The complete list of supported gate keywords, language features, and modifiers is defined in the parser at [`src/circuit/openqasm.rs`](src/circuit/openqasm.rs) (see `resolve_gate()` and `resolve_decomposed_gate()`). Smoke tests in [`tests/smoke_openqasm.rs`](tests/smoke_openqasm.rs) exercise each feature end-to-end.
## Build & test
```bash
cargo build --release
cargo test --all-features
cargo clippy --all-targets --all-features -- -D warnings
cargo fmt --check
cargo doc --no-deps --all-features
```
## Parallelism
Rayon threading kicks in at 14+ qubits:
```bash
cargo build --release --features parallel
```
Defaults to logical core count.

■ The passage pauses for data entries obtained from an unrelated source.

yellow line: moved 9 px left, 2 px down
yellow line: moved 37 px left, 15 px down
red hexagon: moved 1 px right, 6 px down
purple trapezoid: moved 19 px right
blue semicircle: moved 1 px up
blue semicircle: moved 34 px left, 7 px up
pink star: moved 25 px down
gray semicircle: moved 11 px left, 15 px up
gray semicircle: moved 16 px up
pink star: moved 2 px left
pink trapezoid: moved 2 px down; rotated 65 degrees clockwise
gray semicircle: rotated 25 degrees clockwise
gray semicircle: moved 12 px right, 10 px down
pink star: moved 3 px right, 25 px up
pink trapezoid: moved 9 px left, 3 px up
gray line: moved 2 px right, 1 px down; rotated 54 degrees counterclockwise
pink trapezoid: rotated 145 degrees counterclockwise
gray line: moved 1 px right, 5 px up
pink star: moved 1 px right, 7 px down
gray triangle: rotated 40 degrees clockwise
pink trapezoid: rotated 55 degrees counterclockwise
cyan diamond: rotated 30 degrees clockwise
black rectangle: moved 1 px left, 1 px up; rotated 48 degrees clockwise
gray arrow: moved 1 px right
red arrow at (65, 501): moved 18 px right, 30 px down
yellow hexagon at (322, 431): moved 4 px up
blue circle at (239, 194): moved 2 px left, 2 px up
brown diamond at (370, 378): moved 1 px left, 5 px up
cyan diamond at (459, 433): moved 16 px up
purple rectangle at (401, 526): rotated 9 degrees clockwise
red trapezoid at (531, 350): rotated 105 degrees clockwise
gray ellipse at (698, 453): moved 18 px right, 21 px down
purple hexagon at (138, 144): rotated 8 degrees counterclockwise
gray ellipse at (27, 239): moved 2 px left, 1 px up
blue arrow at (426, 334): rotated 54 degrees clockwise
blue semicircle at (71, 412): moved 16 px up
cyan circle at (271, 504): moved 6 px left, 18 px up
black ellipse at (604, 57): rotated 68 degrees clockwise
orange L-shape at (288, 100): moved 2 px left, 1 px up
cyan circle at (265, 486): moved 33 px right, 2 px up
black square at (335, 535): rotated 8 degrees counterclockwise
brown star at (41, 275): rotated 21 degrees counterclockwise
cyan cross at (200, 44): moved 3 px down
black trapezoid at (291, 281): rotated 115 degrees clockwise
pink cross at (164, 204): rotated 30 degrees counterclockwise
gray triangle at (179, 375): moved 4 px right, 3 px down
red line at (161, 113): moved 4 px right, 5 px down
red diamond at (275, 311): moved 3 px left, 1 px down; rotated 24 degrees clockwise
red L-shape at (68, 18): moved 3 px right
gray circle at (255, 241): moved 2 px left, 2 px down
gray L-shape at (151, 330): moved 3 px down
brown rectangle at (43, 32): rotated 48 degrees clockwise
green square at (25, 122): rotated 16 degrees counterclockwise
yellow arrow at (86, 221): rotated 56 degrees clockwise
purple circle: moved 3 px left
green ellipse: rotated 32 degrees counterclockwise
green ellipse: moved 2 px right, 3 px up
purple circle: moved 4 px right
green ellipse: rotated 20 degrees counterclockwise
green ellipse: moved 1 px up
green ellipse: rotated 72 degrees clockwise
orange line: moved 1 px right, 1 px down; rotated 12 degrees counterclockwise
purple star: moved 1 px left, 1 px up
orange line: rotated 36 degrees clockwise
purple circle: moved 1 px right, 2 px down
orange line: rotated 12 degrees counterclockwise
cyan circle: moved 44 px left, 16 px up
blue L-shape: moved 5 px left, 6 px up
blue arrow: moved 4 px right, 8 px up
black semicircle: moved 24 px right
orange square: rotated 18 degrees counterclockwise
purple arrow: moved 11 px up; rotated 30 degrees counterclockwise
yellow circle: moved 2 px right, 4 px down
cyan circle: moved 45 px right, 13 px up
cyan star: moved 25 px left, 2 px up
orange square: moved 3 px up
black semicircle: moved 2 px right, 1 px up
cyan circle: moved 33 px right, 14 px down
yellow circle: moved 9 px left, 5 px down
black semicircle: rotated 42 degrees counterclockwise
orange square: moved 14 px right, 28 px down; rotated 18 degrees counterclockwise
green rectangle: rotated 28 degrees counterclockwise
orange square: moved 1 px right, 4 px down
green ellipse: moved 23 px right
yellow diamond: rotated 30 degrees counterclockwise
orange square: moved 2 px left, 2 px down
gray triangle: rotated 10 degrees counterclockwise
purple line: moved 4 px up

Set `RAYON_NUM_THREADS` to override.
## Coverage
Requires `rustup component add llvm-tools-preview` and `cargo install cargo-llvm-cov`.
```bash
cargo llvm-cov --all-features # terminal summary
cargo llvm-cov --all-features --html --open # browseable HTML report
```
CI generates coverage on every push/PR and updates the badge automatically.
## Benchmarks
```bash
# full suite
cargo bench --bench circuits --features parallel
# gate-level microbenchmarks
cargo bench --bench bench_driver --features parallel
# quick smoke test (fewer iterations)
cargo bench --features "parallel,bench-fast"
```
### Regression checks
```bash
# save baseline
cargo bench --features parallel
./scripts/bench_check.sh save --name "before" # unix
.\scripts\bench_check.ps1 save -Name "before" # windows
# make changes, bench again
cargo bench --features parallel
# compare (exits 1 on regression)
./scripts/bench_check.sh compare --baseline "before"
.\scripts\bench_check.ps1 compare -Baseline "before"
# markdown table for PRs
./scripts/bench_check.sh table --baseline "before"
.\scripts\bench_check.ps1 table -Baseline "before"
```
## Profiling
Needs `cargo install flamegraph`:
```bash
./scripts/flamegraph.sh "qft_textbook/16" # unix
.\scripts\flamegraph.ps1 "qft_textbook/16" # windows
```
SVGs go to `bench_results/` (gitignored).
## Roadmap
- **Expanded OpenQASM 3.0** — `reset` instruction, `for` loop unrolling, `def` subroutines
- **Expectation values** — `<psi|O|psi>` for Pauli strings (VQE/QAOA support)
- **Density matrix backend** — mixed-state simulation for noise and decoherence modeling
- **GPU acceleration** — CUDA/Vulkan compute backend for large qubit counts
## Architecture
See [docs/architecture.md](docs/architecture.md) for the full picture — layered design, backend trait contract, SIMD strategy, and how to add a new backend.